Function/Subroutine Documentation

subroutine dstevx ( character  JOBZ,
character  RANGE,
integer  N,
double precision, dimension( * )  D,
double precision, dimension( * )  E,
double precision  VL,
double precision  VU,
integer  IL,
integer  IU,
double precision  ABSTOL,
integer  M,
double precision, dimension( * )  W,
double precision, dimension( ldz, * )  Z,
integer  LDZ,
double precision, dimension( * )  WORK,
integer, dimension( * )  IWORK,
integer, dimension( * )  IFAIL,
integer  INFO 
)

DSTEVX computes the eigenvalues and, optionally, the left and/or right eigenvectors for OTHER matrices

Download DSTEVX + dependencies [TGZ] [ZIP] [TXT]

Purpose:
 DSTEVX computes selected eigenvalues and, optionally, eigenvectors
 of a real symmetric tridiagonal matrix A.  Eigenvalues and
 eigenvectors can be selected by specifying either a range of values
 or a range of indices for the desired eigenvalues.
Parameters
[in]JOBZ
          JOBZ is CHARACTER*1
          = 'N':  Compute eigenvalues only;
          = 'V':  Compute eigenvalues and eigenvectors.
[in]RANGE
          RANGE is CHARACTER*1
          = 'A': all eigenvalues will be found.
          = 'V': all eigenvalues in the half-open interval (VL,VU]
                 will be found.
          = 'I': the IL-th through IU-th eigenvalues will be found.
[in]N
          N is INTEGER
          The order of the matrix.  N >= 0.
[in,out]D
          D is DOUBLE PRECISION array, dimension (N)
          On entry, the n diagonal elements of the tridiagonal matrix
          A.
          On exit, D may be multiplied by a constant factor chosen
          to avoid over/underflow in computing the eigenvalues.
[in,out]E
          E is DOUBLE PRECISION array, dimension (max(1,N-1))
          On entry, the (n-1) subdiagonal elements of the tridiagonal
          matrix A in elements 1 to N-1 of E.

[Required work]
- A) Reproduce the DSTEVX documentation word for word, starting with "Download DSTEVX +" and going on through "eigenvalues and eigenvectors.".
- B) For each of the following statements, say yes or no to whether it agrees with the DSTEVX documentation, and quote the words that decide it. (i) Setting JOBZ to 'N' makes DSTEVX compute eigenvalues only. (ii) When RANGE is 'V', the eigenvalues found are those in the closed interval [VL,VU]. (iii) N must be at least 1.

[Data listing]
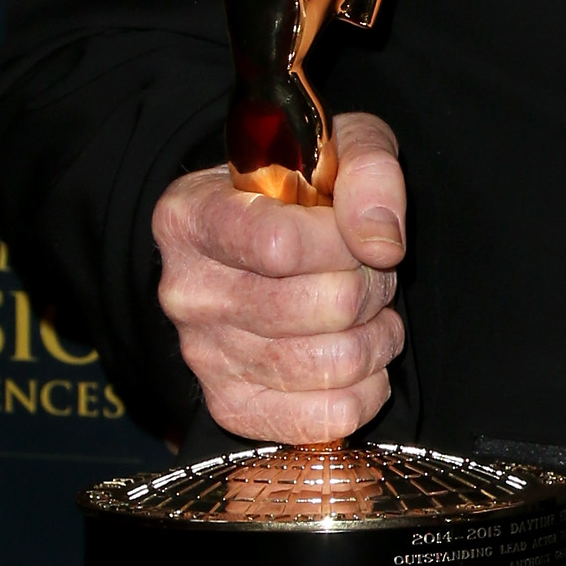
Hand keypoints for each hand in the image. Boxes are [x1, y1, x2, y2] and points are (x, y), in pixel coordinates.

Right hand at [151, 111, 407, 444]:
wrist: (273, 241)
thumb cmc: (306, 189)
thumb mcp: (342, 146)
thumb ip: (369, 172)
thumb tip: (380, 244)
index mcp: (191, 216)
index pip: (279, 244)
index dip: (344, 242)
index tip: (359, 233)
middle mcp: (185, 291)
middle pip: (320, 306)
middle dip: (373, 286)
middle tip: (369, 271)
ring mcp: (203, 355)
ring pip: (333, 363)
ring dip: (377, 336)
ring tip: (367, 311)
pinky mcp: (232, 406)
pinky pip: (325, 419)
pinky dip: (366, 390)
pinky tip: (358, 355)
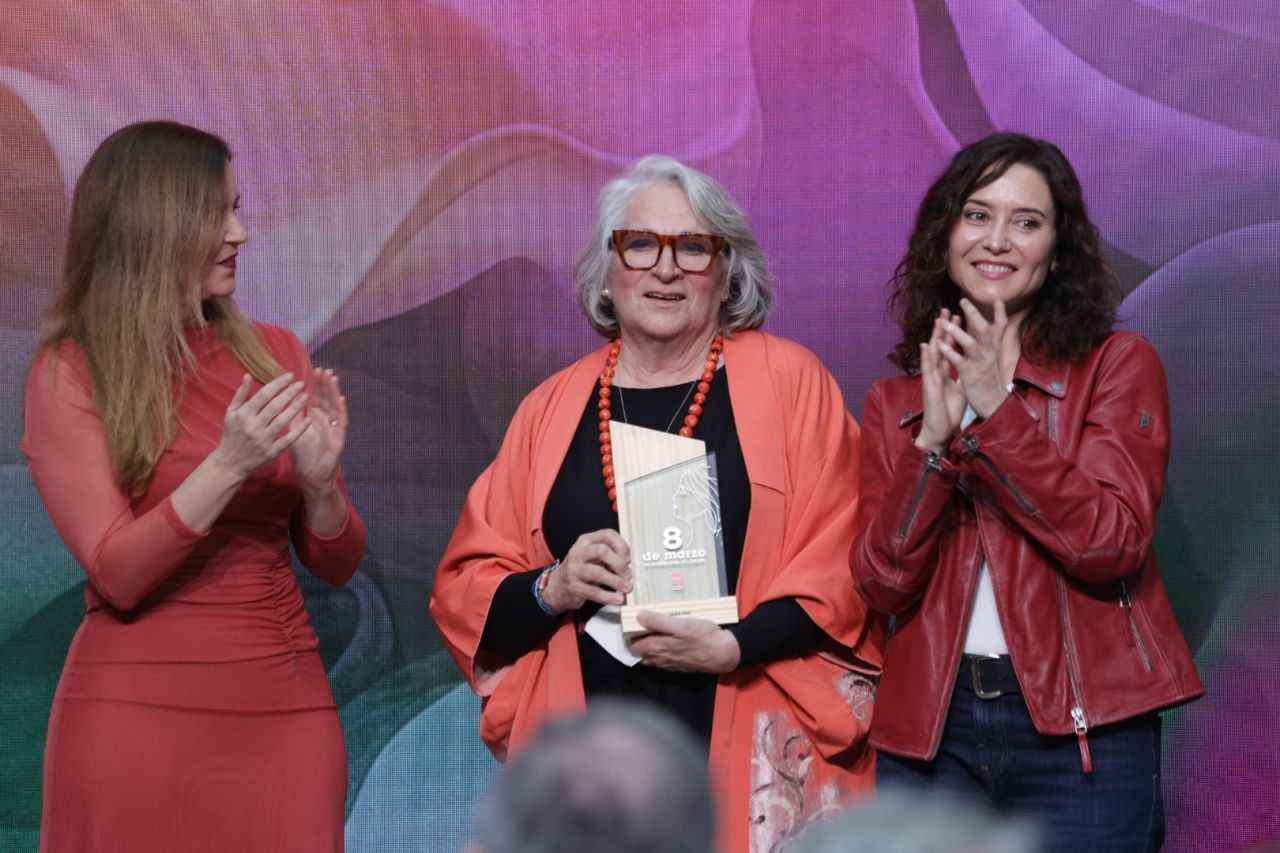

[Answers]
- A)
Download DSTEVX + dependencies [TGZ] [ZIP] [TXT]

Purpose:
 DSTEVX computes selected eigenvalues and, optionally, eigenvectors
 of a real symmetric tridiagonal matrix A.  Eigenvalues and
 eigenvectors can be selected by specifying either a range of values
 or a range of indices for the desired eigenvalues.
Parameters
[in]JOBZ
          JOBZ is CHARACTER*1
          = 'N':  Compute eigenvalues only;
          = 'V':  Compute eigenvalues and eigenvectors.

- B)
(i) Yes: "= 'N':  Compute eigenvalues only;"
(ii) No: "all eigenvalues in the half-open interval (VL,VU]"
(iii) No: "N >= 0."